The Canadian government is being urged to condemn forced-labour camps operating in China’s northwest Xinjiang region that critics say are producing items such as cotton and clothing for the world market.
A coalition of more than 180 advocacy groups and labour unions last week called on major global retailers to stop sourcing goods from Xinjiang, where China has faced widespread international criticism for locking up ethnic minorities. They’re asking major apparel brands to cut the Xinjiang region from their supply chains within 12 months.
Conservative labour critic John Williamson said it’s time for Canada to get involved. He is calling on Foreign Affairs Minister François-Philippe Champagne to launch an independent investigation into forced-labour camps operating in Xinjiang.
Mr. Williamson noted that the Trudeau government has long championed the principle of “fair trade,” in which producers receive sufficient compensation for their labour.
“Canadians expect their government to oppose forced labour, defend the rights of workers and principles of fair trade, and speak out against exploitative trade practices and cases of human slavery,” he said. “This practice in Xinjiang certainly violates that.”
Since 2017, Chinese authorities in the northwestern Xinjiang region have detained hundreds of thousands of predominantly Muslim people – most of them minority Uyghurs – in forced indoctrination camps as part of what Beijing calls a deradicalization campaign.
United Nations experts estimate that at least a million Uyghurs and other Muslims are held in detention centres in the region. China has denied mistreatment and said the camps offer vocational training.
The Coalition to End Forced Labour in the Uyghur Region, representing dozens of signatory groups, alleges that the supply chains of most major apparel brands and retailers are “tainted by Uyghur forced labour.”
“Roughly one in five cotton garments sold globally contains cotton and/or yarn from the Uyghur region,” the coalition said in a statement.
Concerns about coerced labour go beyond cotton and clothing. In March, a report issued by the Australian Strategic Policy Institute, a think tank, estimated that more than 80,000 Uyghurs were also transferred out of Xinjiang to work in factories across China between 2017 and 2019, and some of them were sent directly from detention camps. It said they are working in factories in the supply chains of at least 82 well-known global brands in the technology, clothing and automotive sectors.
China has denied any misconduct in the Xinjiang region. On Wednesday in Beijing, in response to France’s suggestion that a UN-led observation mission be undertaken to evaluate the treatment of the Uyghurs, Ministry of Foreign Affairs spokesman Wang Wenbin said “Xinjiang-related matters are not about human rights at all, but about combating violence, terrorism and separatism. The basic human rights of residents of all ethnic groups in Xinjiang are effectively guaranteed, and the people are living a safe and happy life.”

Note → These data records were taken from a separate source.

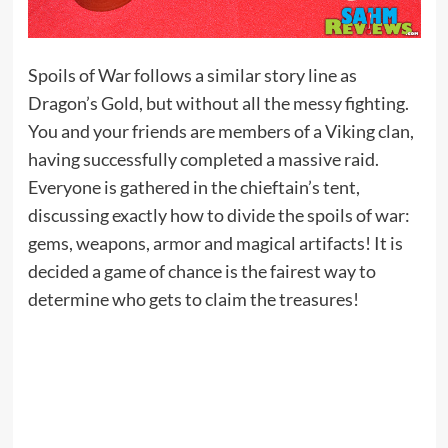
Spoils of War follows a similar story line as
Dragon’s Gold, but without all the messy fighting.
You and your friends are members of a Viking clan,
having successfully completed a massive raid.
Everyone is gathered in the chieftain’s tent,
discussing exactly how to divide the spoils of war:
gems, weapons, armor and magical artifacts! It is
decided a game of chance is the fairest way to
determine who gets to claim the treasures!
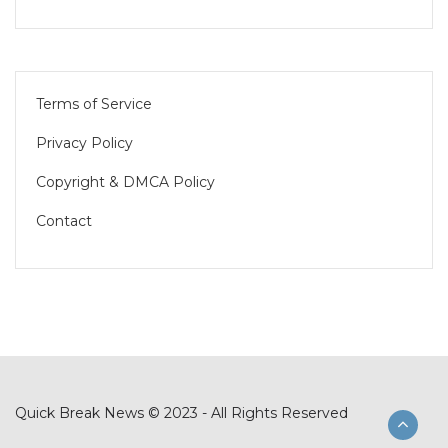
Terms of Service
Privacy Policy
Copyright & DMCA Policy
Contact
Quick Break News © 2023 - All Rights Reserved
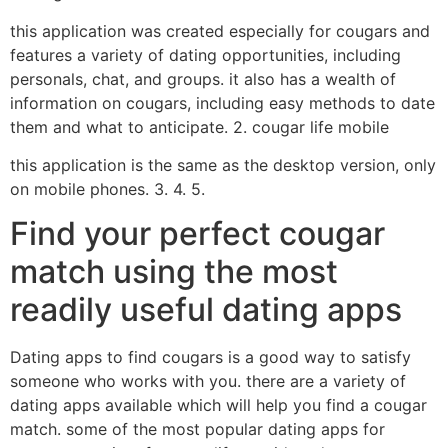
this application was created especially for cougars and
features a variety of dating opportunities, including
personals, chat, and groups. it also has a wealth of
information on cougars, including easy methods to date
them and what to anticipate. 2. cougar life mobile
this application is the same as the desktop version, only
on mobile phones. 3. 4. 5.
Find your perfect cougar
match using the most
readily useful dating apps
Dating apps to find cougars is a good way to satisfy
someone who works with you. there are a variety of
dating apps available which will help you find a cougar
match. some of the most popular dating apps for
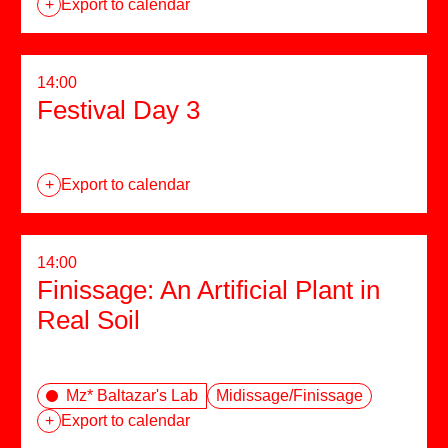
+
Export to calendar
14:00
Festival Day 3
+
Export to calendar
14:00
Finissage: An Artificial Plant in
Real Soil
Mz* Baltazar's Lab
Midissage/Finissage
+
Export to calendar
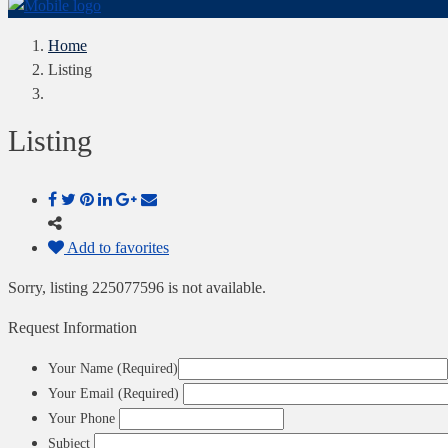
Home
Listing
Listing
Add to favorites
Sorry, listing 225077596 is not available.
Request Information
Your Name (Required)
Your Email (Required)
Your Phone
Subject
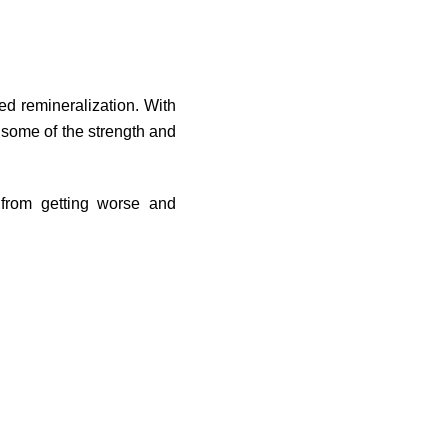
ed remineralization. With
 some of the strength and
 from getting worse and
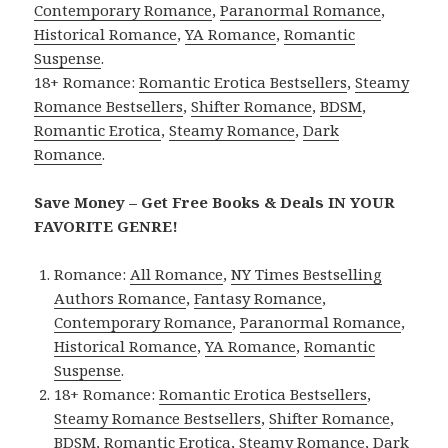
Contemporary Romance
,
Paranormal Romance
,
Historical Romance
,
YA Romance
,
Romantic
Suspense
.
18+ Romance:
Romantic Erotica Bestsellers
,
Steamy
Romance Bestsellers
,
Shifter Romance
,
BDSM
,
Romantic Erotica
,
Steamy Romance
,
Dark
Romance
.
Save Money – Get Free Books & Deals IN YOUR
FAVORITE GENRE!
Romance:
All Romance
,
NY Times Bestselling
Authors Romance
,
Fantasy Romance
,
Contemporary Romance
,
Paranormal Romance
,
Historical Romance
,
YA Romance
,
Romantic
Suspense
.
18+ Romance:
Romantic Erotica Bestsellers
,
Steamy Romance Bestsellers
,
Shifter Romance
,
BDSM
,
Romantic Erotica
,
Steamy Romance
,
Dark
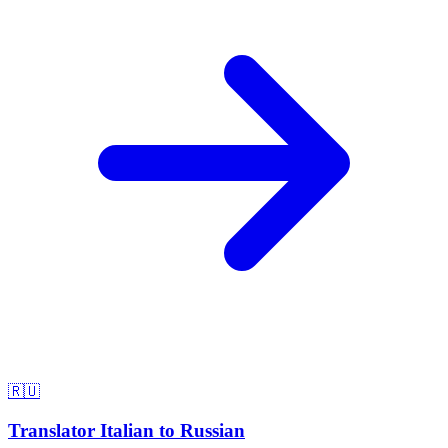
🇷🇺
Translator Italian to Russian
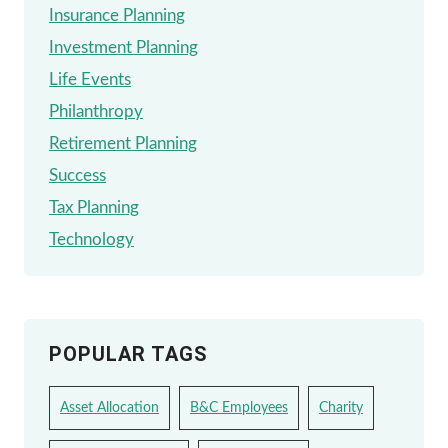
Insurance Planning
Investment Planning
Life Events
Philanthropy
Retirement Planning
Success
Tax Planning
Technology
POPULAR TAGS
Asset Allocation
B&C Employees
Charity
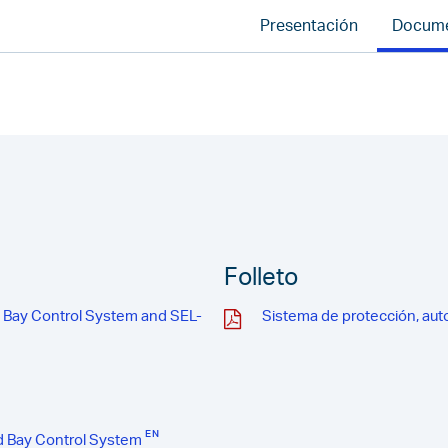
Presentación
Docum
Folleto
d Bay Control System and SEL-
Sistema de protección, aut
d Bay Control System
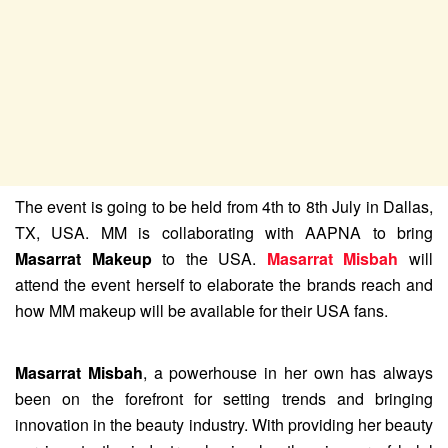
The event is going to be held from 4th to 8th July in Dallas,
TX, USA. MM is collaborating with AAPNA to bring
Masarrat Makeup
to the USA.
Masarrat Misbah
will
attend the event herself to elaborate the brands reach and
how MM makeup will be available for their USA fans.
Masarrat Misbah
, a powerhouse in her own has always
been on the forefront for setting trends and bringing
innovation in the beauty industry. With providing her beauty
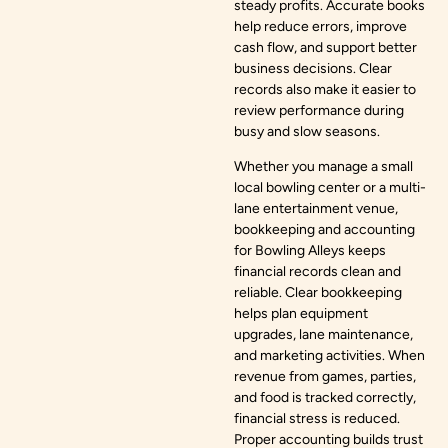
steady profits. Accurate books
help reduce errors, improve
cash flow, and support better
business decisions. Clear
records also make it easier to
review performance during
busy and slow seasons.
Whether you manage a small
local bowling center or a multi-
lane entertainment venue,
bookkeeping and accounting
for Bowling Alleys keeps
financial records clean and
reliable. Clear bookkeeping
helps plan equipment
upgrades, lane maintenance,
and marketing activities. When
revenue from games, parties,
and food is tracked correctly,
financial stress is reduced.
Proper accounting builds trust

Uyghur-Canadian activist Mehmet Tohti, executive director of the Uyghur Rights Advocacy Project, said he believes it’s likely Canadians are buying goods made with Uyghur forced labour. “As long as it’s made in China and it’s a cotton product, there’s [a] 90-per-cent chance it’s from forced labour.”
A spokesman for Mr. Champagne said Canada “remains deeply disturbed by the troubling reports on the situation in Xinjiang.”
Adam Austen, deputy director of communications for the minister, said the government has “repeatedly voiced our concerns regarding the plight of the Uyghurs and other minorities in China, both in public and in private.” Canada also recently co-signed a declaration at the UN Human Rights Council along with 21 other countries.
“We continue to call on the Chinese government to abide by its international human-rights obligations and end the repression in Xinjiang,” he said.
“We will continue to use every opportunity and work alongside the international community to call on China to uphold its international human-rights obligations.”